Finalement, les mercenaires s’assirent sur les chevaux à l’unisson, prêts à commencer leur voyage. Lorsque l’un d’entre eux a levé la main, les chariots se sont lentement mis en marche. Riftan grimpa facilement sur le chariot, qui était construit derrière le dos des chevaux, en visant le moment où tout le monde était de face.

A l’intérieur du wagon, il y avait des seaux d’eau et de la nourriture pour les chevaux. Il s’est glissé entre le tas de foin brut et s’est pelotonné. Bientôt, le rythme du chariot s’accéléra. Riftan couvrit profondément sa tête avec sa capuche et regarda attentivement à travers les haubans de cuir du chariot. Ils passèrent rapidement les portes de la forteresse et traversèrent les vastes plaines.

Un frisson sinistre le secoua. Je l’ai vraiment fait. Il n’arrivait pas à croire, même en le voyant de ses propres yeux, qu’il allait vraiment partir. Il était si fermement convaincu qu’il ne pourrait jamais s’échapper du territoire jusqu’au jour de sa mort, qu’il ne pouvait pas croire qu’il était simplement parti.

Il a enfoui son visage sur ses genoux.

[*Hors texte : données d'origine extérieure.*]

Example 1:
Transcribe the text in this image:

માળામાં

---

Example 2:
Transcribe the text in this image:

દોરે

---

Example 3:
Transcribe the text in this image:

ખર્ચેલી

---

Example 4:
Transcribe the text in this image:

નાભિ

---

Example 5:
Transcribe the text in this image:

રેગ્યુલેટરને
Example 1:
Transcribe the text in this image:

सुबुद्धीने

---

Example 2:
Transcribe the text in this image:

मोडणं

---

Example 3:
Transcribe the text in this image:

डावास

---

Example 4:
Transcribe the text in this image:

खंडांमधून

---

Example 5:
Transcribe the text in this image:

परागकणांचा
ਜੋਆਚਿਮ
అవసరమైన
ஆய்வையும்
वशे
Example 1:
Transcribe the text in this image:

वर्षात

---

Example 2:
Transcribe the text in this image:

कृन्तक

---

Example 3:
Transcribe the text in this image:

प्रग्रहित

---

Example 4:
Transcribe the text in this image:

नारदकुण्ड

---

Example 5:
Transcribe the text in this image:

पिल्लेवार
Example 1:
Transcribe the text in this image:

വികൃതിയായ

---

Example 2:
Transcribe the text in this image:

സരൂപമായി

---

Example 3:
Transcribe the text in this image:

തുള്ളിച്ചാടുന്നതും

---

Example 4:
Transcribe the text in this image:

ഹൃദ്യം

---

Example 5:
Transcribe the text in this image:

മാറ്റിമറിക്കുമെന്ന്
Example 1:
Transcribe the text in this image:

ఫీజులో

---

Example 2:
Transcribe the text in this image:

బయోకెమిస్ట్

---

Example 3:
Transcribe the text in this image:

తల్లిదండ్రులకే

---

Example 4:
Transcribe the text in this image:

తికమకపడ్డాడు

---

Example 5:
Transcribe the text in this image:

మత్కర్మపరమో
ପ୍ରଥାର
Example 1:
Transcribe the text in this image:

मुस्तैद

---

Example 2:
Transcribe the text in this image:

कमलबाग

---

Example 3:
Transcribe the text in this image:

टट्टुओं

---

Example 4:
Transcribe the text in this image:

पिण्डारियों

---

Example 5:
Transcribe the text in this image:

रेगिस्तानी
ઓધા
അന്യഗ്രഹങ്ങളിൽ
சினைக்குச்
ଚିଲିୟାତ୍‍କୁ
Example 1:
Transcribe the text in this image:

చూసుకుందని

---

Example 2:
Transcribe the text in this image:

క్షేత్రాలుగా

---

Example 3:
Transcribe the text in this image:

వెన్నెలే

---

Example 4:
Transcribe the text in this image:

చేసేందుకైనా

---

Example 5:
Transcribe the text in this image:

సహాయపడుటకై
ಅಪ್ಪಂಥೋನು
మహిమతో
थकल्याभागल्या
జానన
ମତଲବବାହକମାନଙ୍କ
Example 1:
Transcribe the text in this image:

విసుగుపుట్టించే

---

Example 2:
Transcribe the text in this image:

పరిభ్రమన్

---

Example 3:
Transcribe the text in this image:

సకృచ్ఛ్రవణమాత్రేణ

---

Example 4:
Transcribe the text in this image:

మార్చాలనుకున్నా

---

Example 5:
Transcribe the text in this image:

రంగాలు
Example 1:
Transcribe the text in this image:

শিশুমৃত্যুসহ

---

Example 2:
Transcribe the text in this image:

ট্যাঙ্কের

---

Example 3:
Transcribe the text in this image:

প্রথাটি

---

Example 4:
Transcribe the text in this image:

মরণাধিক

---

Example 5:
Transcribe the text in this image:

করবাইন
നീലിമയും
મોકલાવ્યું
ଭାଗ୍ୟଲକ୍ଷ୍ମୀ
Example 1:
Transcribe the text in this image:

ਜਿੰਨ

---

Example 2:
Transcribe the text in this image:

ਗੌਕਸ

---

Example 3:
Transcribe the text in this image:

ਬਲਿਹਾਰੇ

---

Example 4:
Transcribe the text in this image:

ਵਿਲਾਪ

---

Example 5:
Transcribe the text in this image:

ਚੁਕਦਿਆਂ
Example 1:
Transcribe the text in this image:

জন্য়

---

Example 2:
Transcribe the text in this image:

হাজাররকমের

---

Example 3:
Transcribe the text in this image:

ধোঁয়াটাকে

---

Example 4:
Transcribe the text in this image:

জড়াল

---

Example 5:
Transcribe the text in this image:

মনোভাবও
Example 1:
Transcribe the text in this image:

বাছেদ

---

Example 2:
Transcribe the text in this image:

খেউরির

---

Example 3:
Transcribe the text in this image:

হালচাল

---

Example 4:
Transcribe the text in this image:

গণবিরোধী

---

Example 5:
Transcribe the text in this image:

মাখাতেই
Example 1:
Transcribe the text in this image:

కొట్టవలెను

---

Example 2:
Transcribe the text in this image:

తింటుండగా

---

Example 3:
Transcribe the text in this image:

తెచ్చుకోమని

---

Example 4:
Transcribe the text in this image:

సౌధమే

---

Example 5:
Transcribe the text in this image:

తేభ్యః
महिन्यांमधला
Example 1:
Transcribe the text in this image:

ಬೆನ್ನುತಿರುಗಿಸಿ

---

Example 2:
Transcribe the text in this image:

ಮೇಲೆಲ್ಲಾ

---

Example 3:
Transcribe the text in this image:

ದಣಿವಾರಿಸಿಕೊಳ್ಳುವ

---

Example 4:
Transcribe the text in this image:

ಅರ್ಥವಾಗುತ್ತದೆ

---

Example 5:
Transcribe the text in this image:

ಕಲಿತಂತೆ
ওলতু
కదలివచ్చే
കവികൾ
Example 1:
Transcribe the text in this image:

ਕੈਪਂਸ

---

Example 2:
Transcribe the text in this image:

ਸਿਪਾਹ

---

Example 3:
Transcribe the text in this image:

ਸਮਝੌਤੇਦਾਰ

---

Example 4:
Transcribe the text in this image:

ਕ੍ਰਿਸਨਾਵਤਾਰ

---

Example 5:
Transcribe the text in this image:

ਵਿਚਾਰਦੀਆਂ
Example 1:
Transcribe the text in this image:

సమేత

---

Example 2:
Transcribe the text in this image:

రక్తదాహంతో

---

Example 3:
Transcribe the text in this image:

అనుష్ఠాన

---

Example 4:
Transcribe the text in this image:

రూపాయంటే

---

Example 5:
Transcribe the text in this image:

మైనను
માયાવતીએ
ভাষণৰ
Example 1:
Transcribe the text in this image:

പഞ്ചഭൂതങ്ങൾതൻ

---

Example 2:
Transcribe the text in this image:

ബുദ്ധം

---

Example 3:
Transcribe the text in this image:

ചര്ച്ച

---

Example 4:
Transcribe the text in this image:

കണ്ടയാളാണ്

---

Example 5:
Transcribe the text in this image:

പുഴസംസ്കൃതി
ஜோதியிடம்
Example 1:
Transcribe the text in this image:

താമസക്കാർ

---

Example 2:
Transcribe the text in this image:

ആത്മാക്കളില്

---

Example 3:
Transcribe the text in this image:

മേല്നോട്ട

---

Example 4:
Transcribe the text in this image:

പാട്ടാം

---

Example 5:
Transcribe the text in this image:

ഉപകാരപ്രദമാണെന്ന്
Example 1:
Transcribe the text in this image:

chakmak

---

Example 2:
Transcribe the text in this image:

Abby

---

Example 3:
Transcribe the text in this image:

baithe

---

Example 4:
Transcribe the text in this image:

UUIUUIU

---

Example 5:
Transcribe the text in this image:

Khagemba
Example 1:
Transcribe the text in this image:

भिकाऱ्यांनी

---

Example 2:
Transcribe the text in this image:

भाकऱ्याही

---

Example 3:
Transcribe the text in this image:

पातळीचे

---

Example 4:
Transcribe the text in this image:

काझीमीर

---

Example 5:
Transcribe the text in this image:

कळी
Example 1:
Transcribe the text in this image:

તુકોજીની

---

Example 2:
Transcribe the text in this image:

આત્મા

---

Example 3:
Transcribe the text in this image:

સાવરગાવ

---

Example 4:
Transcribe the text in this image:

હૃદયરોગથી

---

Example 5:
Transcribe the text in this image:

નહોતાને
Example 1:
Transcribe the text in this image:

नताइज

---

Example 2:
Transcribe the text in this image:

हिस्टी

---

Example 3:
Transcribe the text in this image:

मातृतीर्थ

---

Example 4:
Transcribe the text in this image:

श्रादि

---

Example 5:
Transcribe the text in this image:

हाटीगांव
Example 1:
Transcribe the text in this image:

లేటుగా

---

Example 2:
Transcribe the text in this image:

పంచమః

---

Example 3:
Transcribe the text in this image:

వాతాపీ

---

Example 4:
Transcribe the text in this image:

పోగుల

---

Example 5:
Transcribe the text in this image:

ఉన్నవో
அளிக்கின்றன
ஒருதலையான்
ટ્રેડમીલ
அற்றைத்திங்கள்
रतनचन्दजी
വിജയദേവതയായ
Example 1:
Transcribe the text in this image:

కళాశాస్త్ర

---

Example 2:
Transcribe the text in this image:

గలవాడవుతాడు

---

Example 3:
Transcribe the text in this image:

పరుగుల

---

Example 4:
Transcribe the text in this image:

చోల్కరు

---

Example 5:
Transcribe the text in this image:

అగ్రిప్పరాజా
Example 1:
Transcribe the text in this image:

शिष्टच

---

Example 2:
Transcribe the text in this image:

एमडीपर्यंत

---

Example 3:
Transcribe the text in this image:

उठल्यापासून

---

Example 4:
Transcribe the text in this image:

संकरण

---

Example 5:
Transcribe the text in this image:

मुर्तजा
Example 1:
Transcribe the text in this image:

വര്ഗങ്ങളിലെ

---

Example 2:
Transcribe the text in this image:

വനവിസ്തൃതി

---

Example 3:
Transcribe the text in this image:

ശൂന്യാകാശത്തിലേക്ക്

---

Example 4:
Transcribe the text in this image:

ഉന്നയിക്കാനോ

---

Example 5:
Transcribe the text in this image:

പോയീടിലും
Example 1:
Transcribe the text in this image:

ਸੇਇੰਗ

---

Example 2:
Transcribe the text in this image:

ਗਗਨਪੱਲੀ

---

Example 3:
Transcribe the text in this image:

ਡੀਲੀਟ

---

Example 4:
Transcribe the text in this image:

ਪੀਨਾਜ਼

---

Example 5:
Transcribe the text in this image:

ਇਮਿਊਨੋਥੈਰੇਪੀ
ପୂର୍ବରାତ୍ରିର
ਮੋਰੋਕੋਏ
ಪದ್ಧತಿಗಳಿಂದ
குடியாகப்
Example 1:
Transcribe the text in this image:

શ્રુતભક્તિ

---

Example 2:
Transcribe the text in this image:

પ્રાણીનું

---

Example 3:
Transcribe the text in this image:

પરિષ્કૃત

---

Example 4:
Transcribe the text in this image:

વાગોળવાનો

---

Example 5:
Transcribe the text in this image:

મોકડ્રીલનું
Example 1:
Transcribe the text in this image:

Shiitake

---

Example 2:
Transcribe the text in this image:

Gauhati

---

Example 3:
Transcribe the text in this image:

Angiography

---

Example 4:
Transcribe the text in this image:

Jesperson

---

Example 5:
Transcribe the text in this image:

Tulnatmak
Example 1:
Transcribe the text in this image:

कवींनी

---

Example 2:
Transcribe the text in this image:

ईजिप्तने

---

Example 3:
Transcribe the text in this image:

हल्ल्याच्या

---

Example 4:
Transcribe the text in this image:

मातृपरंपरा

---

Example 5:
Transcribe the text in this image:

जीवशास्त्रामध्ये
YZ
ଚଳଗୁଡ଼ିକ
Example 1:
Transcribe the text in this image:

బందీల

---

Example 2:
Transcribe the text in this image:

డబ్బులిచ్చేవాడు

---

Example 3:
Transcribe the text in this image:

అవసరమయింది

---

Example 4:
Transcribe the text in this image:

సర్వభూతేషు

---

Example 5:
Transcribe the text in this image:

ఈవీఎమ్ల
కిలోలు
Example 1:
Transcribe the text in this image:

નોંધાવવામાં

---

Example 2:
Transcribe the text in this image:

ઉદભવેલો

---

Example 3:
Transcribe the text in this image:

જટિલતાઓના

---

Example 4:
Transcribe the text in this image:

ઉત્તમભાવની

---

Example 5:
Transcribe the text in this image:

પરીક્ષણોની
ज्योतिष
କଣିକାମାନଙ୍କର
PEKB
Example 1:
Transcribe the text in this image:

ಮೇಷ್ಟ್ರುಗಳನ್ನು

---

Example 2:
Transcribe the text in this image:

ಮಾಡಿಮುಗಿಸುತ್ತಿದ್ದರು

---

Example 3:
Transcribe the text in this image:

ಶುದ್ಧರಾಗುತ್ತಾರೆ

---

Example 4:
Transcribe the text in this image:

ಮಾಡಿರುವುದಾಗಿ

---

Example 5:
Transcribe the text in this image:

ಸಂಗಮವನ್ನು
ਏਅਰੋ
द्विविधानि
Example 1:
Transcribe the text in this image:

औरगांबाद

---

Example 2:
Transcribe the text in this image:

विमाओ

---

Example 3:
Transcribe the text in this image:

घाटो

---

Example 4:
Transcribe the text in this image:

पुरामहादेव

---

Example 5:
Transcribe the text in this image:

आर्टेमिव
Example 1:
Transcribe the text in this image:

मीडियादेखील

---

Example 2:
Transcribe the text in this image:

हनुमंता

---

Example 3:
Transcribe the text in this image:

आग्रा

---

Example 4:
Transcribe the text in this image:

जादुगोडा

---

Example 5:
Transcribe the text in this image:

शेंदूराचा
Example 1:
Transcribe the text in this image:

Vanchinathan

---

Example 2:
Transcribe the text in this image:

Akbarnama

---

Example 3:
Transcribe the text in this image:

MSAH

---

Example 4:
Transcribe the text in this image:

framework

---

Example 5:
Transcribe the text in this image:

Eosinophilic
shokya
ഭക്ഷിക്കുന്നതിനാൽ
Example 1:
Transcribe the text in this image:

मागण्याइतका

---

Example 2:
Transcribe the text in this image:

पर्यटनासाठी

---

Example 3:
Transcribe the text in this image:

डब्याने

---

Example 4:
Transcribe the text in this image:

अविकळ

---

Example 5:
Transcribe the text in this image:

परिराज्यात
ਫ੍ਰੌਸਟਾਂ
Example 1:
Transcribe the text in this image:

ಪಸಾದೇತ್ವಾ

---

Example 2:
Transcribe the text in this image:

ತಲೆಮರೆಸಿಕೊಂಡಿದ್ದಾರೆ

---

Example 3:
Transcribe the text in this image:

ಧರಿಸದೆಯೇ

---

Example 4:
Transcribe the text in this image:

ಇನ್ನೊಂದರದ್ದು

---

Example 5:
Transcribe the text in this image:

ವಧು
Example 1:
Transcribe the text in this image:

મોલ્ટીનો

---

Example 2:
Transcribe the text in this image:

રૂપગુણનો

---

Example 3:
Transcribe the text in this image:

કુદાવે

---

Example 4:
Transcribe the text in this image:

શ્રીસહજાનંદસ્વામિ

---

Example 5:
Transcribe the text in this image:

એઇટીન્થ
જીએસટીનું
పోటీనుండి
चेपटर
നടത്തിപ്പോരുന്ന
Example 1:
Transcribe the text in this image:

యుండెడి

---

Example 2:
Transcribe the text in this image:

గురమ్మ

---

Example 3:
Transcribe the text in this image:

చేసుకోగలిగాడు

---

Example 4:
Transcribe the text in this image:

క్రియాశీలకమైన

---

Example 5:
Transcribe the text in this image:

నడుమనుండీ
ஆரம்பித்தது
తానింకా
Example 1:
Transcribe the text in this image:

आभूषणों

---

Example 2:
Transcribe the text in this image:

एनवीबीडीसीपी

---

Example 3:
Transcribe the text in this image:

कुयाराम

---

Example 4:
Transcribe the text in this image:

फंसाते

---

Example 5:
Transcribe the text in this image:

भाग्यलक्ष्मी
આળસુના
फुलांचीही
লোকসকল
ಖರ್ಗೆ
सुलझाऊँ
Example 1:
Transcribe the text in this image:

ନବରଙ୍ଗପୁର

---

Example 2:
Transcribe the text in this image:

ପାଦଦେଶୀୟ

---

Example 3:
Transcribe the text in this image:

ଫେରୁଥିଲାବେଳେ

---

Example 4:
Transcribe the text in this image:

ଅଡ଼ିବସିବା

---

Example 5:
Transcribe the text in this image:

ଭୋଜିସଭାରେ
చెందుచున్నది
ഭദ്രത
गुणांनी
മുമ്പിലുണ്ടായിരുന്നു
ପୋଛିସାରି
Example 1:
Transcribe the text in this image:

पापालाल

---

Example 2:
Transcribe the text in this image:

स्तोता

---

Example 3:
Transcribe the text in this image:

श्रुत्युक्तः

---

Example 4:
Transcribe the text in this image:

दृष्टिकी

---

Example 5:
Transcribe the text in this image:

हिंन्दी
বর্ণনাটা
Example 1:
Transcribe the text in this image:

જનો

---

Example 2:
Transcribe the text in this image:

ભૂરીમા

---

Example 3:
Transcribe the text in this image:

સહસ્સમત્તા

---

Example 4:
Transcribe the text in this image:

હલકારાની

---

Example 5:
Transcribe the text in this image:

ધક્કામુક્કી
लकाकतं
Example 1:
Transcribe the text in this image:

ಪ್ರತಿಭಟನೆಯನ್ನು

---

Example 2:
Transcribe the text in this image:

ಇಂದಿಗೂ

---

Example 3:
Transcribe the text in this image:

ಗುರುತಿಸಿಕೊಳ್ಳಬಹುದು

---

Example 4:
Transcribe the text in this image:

Comment son beau-père allait-il réagir lorsqu’il découvrirait qu’il était parti ? Serait-il soulagé, comme s’il s’était débarrassé d’une dent pourrie ? Ou serait-il dévasté d’avoir été trahi même par son propre beau-fils ? Riftan s’est mordu les lèvres. ( C’est pas plus mal, c’est triste à dire mais Riftan et sa mère n’était que des fardeaux pour se bougre, que sa mère n’a pas hésité à laisser tomber )

Est-ce qu’elle sait que je suis parti ? La silhouette de la fille assise seule dans un jardin fleuri s’est effacée devant lui. Maintenant, qu’est-ce qui va apaiser sa solitude ? … Arrête d’y penser.

Riftan a mis la main dans son sac et a senti la couronne de fleurs sèches. Il a dispersé les pétales secs à l’extérieur du chariot. La voix de son beau-père résonnait dans ses oreilles.

“Si tu es né comme un déchet pour le sol, tu dois vivre ta vie en ne regardant que le sol.”

Je ne regarderai jamais vers le haut. Jamais.